(Stored data entries)
--*--

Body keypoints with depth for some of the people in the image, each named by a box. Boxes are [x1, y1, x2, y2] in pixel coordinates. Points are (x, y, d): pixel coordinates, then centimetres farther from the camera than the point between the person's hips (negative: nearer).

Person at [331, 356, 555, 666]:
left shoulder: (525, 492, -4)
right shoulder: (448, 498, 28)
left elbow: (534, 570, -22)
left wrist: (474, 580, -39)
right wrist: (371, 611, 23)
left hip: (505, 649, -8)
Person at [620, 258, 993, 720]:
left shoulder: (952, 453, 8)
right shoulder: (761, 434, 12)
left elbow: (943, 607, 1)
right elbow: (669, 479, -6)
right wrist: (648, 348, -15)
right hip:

--*--

_Problem requirements_:
Transcribe all of the lines above word for word, with nothing changed or left out.

_Response for this exercise_:
Body keypoints with depth for some of the people in the image, each named by a box. Boxes are [x1, y1, x2, y2] in pixel coordinates. Points are (x, y, d): pixel coordinates, then centimetres farther from the camera than the point between the person's hips (negative: nearer).

Person at [331, 356, 555, 666]:
left shoulder: (525, 492, -4)
right shoulder: (448, 498, 28)
left elbow: (534, 570, -22)
left wrist: (474, 580, -39)
right wrist: (371, 611, 23)
left hip: (505, 649, -8)
Person at [620, 258, 993, 720]:
left shoulder: (952, 453, 8)
right shoulder: (761, 434, 12)
left elbow: (943, 607, 1)
right elbow: (669, 479, -6)
right wrist: (648, 348, -15)
right hip:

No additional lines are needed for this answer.